Copyright Disputes Emerge
On the first day of the Sora app's release, users generated videos featuring copyrighted game characters like Mario and Pikachu, raising concerns among copyright experts. Mark McKenna, a law professor at UCLA, pointed out that if OpenAI allows the output of copyrighted content without an opt-out mechanism for users, this practice might not comply with copyright law.

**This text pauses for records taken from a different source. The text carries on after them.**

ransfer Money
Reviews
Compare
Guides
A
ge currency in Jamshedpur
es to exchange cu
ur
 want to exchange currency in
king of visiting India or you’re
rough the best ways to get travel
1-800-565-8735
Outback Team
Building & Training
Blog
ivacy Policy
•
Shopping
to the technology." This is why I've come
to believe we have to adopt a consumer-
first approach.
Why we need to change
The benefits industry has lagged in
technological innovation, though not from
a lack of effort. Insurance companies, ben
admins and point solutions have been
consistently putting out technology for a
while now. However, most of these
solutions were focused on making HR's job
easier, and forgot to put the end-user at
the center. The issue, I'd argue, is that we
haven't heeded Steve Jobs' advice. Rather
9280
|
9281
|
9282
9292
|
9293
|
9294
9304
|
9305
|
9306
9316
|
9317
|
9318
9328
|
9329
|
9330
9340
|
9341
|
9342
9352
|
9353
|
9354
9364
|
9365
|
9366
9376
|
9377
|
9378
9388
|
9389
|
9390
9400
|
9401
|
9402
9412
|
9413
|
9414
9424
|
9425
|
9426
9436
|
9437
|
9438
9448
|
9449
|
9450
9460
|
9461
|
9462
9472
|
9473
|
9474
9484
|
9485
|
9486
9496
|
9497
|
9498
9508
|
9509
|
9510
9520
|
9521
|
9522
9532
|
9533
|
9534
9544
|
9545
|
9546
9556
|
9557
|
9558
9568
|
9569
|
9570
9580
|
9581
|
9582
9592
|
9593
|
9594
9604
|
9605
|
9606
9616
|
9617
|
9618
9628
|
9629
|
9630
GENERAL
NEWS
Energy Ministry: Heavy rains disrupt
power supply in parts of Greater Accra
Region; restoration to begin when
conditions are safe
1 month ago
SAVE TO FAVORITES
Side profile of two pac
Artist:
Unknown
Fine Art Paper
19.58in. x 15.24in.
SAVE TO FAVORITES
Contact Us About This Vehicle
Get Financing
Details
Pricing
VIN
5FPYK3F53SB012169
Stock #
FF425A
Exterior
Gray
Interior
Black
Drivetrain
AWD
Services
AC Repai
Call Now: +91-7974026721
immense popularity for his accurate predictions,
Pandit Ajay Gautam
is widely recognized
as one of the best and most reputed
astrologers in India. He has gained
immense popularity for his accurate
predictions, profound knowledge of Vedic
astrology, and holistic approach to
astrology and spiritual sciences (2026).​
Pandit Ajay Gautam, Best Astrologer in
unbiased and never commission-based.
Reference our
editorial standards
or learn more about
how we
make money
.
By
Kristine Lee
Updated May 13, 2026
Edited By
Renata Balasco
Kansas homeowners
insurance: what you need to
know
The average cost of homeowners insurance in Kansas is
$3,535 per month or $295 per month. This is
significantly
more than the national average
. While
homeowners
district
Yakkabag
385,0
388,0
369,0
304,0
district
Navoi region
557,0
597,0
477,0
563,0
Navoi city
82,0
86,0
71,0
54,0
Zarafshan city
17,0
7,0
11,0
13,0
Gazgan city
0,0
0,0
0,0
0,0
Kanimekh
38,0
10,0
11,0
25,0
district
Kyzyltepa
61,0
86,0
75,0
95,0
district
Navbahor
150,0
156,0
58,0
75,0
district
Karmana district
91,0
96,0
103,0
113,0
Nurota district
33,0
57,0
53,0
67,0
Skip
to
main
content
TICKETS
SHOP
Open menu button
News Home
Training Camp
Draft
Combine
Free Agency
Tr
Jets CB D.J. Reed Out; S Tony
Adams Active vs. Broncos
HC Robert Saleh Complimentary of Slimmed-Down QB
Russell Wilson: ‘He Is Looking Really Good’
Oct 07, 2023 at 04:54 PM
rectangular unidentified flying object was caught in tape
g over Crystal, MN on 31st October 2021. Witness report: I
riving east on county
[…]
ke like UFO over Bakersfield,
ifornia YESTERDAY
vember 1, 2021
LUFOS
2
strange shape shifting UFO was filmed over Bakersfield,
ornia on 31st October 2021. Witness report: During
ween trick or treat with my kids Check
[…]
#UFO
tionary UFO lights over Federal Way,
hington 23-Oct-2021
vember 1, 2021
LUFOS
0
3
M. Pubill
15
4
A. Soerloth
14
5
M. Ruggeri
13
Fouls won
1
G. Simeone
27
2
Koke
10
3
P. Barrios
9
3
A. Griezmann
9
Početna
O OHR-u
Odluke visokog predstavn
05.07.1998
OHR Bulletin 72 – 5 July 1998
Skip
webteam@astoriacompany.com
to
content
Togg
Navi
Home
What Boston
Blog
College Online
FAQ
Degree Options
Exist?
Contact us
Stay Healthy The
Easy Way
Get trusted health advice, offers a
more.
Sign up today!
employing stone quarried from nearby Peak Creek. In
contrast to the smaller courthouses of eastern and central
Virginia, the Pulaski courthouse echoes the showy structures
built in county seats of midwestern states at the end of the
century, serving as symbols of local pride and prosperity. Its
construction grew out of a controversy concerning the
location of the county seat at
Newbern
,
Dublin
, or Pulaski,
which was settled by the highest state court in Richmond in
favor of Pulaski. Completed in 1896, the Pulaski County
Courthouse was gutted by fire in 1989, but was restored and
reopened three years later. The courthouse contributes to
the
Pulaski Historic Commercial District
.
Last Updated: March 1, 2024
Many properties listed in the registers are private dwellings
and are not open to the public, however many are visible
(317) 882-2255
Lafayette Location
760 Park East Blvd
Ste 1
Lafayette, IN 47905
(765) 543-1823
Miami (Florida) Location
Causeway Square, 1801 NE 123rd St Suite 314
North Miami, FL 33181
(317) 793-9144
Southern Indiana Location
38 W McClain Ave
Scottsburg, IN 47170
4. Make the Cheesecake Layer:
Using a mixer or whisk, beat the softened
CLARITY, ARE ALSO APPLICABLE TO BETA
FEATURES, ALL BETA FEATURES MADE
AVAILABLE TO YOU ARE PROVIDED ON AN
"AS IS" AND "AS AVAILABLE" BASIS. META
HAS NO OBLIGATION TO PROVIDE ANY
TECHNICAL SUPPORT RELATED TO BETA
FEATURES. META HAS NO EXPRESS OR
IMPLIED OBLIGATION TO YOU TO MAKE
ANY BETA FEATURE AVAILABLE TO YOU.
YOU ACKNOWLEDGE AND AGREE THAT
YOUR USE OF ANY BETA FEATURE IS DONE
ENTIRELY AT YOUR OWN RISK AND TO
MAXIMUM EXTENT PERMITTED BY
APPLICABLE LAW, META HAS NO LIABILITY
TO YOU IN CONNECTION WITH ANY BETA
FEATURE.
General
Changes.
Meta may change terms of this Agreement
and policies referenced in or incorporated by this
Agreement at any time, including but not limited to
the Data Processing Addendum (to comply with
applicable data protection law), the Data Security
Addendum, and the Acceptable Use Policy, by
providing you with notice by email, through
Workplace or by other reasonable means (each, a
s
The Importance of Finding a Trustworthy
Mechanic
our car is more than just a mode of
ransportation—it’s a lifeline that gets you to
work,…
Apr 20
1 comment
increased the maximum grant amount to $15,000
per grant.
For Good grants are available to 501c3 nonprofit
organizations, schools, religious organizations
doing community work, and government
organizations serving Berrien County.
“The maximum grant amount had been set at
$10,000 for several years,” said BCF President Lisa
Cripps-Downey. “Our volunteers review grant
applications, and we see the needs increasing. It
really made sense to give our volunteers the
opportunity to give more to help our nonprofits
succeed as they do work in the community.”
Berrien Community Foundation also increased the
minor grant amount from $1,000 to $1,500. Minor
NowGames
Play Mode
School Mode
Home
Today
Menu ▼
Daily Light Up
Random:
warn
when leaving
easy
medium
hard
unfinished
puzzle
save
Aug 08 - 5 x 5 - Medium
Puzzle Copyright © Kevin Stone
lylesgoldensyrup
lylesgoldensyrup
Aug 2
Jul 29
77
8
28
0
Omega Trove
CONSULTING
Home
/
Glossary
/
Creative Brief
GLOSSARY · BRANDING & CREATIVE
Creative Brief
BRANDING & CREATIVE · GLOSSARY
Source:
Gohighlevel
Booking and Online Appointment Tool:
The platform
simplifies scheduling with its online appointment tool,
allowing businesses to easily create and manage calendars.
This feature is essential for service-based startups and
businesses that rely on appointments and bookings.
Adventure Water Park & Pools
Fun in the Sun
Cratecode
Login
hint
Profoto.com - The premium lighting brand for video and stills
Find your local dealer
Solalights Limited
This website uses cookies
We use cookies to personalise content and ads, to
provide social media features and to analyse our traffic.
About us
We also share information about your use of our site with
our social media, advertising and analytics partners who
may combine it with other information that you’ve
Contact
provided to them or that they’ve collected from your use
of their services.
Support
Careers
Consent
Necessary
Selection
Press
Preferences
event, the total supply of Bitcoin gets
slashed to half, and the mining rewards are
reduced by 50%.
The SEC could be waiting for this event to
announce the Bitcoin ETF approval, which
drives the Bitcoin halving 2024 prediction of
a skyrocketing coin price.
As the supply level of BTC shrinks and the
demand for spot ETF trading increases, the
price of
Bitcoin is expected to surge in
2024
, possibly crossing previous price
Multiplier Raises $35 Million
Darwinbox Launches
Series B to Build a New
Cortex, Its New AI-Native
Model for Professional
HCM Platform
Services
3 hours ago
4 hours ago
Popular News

Furthermore, some users generated videos depicting OpenAI CEO Sam Altman stealing computer parts from a store, highlighting the technology's potential risk in creating false content. To address these issues, OpenAI stated that all videos generated through the Sora app or website will carry a moving watermark and be marked in their metadata as AI-generated.
User Creation Boom and Parody Phenomenon
Following the release of Sora 2, a wave of AI video creation swept across Chinese social media. Users generated videos on various themes, including historical dramas, modern urban dramas, and sports events. Some netizens even created fictional scenes of the Chinese men's national football team winning the World Cup, as well as various parody videos targeting Sam Altman.
Market Positioning: Model + Product Combination Strategy
Analysts point out that OpenAI's strategy has shifted from pure model competition to a "model + product" combination. Once a technology crosses the usability threshold, OpenAI quickly launches accompanying applications to lock in users with product barriers. This strategy has previously been validated with ChatGPT and the code generation tool Codex.
The Sora app has currently become the most downloaded application in the Photos & Videos category of the iOS App Store. OpenAI stated its hope to expand its services to more countries and regions as soon as possible.
Readers using this technology should be mindful of complying with relevant laws and regulations, and respecting others' privacy and intellectual property rights.